Nothing but the lines from the one containing "nose: (475, 372)" through the one containing "right back paw: (514, 570)", both included, should be given again, each exactly as written below.

*** Opening RECORDS FOR THE TASK ***

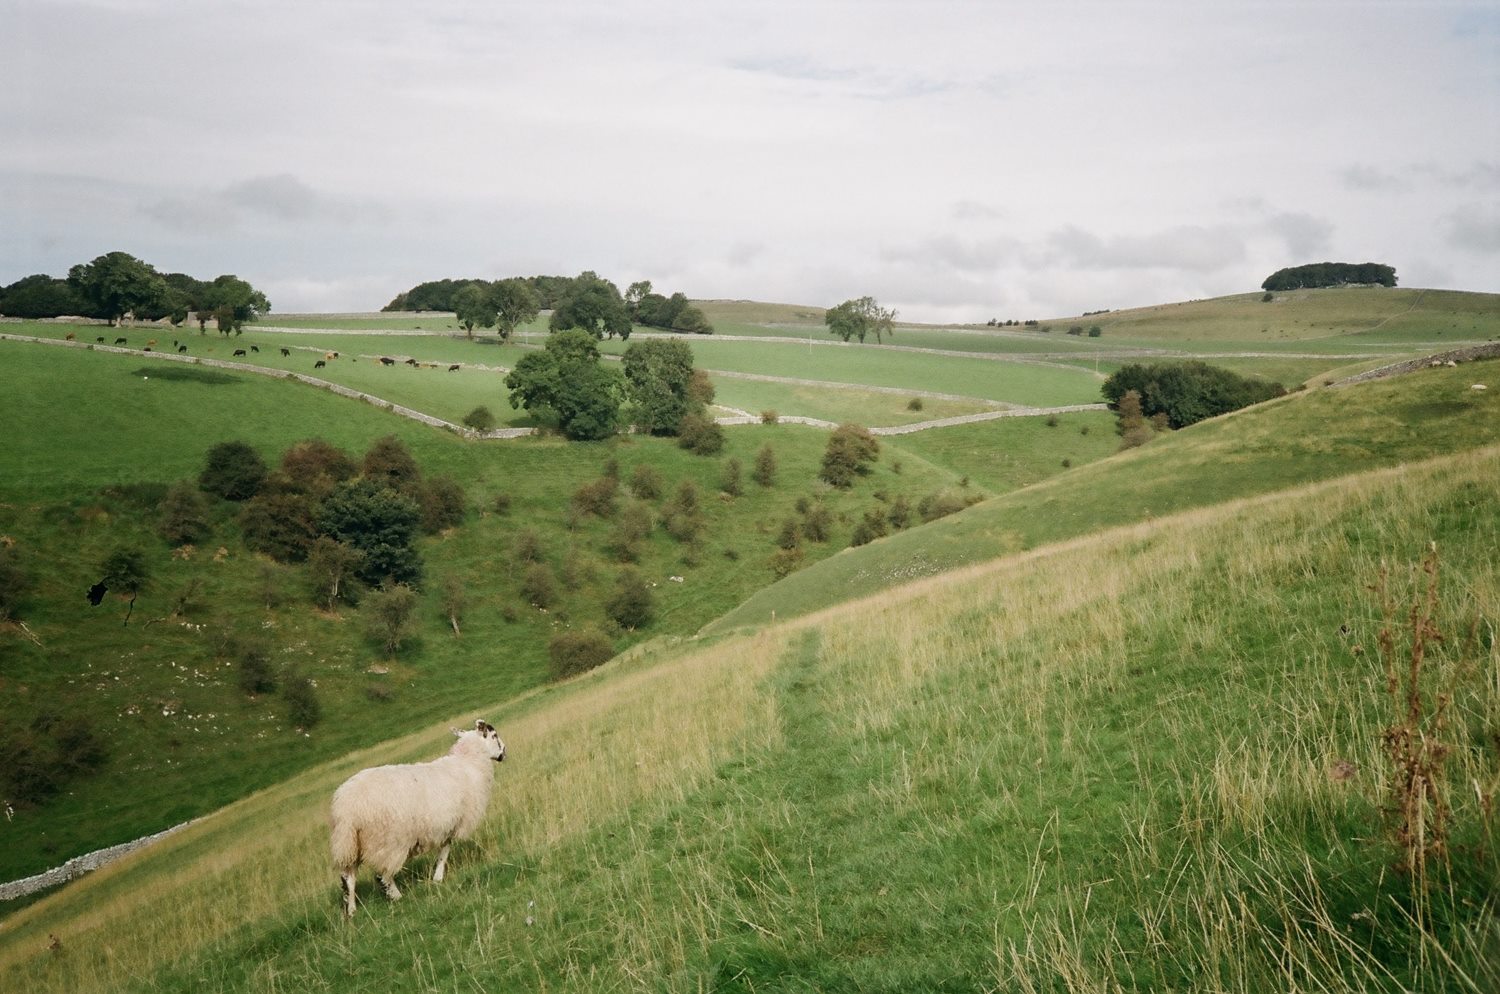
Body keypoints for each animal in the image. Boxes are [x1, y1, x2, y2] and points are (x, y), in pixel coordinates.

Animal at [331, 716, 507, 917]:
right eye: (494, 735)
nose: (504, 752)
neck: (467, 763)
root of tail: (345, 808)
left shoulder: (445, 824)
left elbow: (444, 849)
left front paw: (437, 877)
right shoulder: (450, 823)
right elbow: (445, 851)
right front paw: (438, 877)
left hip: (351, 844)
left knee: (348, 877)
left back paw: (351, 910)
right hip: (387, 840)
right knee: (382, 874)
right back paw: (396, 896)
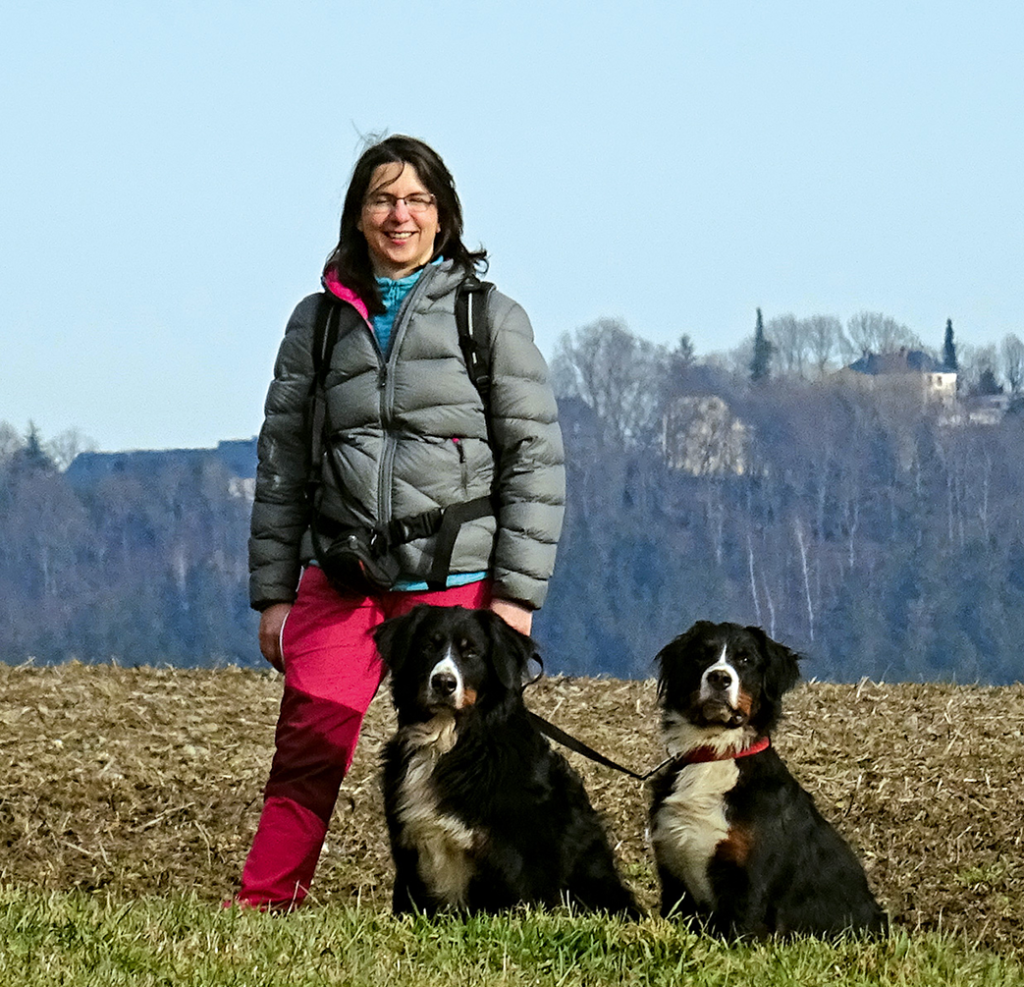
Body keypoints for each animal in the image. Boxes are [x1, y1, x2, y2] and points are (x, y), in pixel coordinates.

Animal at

*** Closing RECORDS FOR THE TASK ***
*** Opening RECORDS FOR THE TASK ***

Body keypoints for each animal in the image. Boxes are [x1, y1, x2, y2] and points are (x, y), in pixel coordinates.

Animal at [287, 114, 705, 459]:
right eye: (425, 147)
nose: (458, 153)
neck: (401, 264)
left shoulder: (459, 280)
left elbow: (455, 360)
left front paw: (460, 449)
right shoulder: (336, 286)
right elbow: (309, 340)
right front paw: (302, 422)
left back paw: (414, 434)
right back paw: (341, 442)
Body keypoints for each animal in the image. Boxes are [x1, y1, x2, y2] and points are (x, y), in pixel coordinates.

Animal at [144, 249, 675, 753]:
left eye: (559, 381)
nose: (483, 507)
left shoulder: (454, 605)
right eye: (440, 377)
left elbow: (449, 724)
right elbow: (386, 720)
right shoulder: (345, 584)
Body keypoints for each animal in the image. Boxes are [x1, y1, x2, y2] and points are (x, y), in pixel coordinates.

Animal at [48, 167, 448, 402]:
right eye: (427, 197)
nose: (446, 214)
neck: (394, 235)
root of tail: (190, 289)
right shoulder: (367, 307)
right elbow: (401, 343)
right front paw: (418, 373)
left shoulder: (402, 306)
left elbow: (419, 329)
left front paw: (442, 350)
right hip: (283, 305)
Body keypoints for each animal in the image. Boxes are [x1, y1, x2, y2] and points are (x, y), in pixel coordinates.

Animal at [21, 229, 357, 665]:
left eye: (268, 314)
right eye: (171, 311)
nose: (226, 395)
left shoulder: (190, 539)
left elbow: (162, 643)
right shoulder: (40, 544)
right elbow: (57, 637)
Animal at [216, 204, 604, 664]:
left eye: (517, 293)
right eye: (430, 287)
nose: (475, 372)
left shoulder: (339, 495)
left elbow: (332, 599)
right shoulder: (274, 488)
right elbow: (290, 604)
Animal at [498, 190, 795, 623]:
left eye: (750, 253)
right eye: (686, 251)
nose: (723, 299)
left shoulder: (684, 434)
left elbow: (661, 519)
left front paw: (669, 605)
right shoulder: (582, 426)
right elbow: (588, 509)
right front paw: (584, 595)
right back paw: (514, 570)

*** Closing RECORDS FOR THE TASK ***

## ANSWER
nose: (475, 372)
left shoulder: (339, 495)
left elbow: (332, 599)
right shoulder: (274, 488)
right elbow: (290, 604)
Animal at [498, 190, 795, 623]:
left eye: (750, 253)
right eye: (686, 251)
nose: (723, 299)
left shoulder: (684, 434)
left elbow: (661, 519)
left front paw: (669, 605)
right shoulder: (582, 426)
right elbow: (588, 509)
right front paw: (584, 595)
right back paw: (514, 570)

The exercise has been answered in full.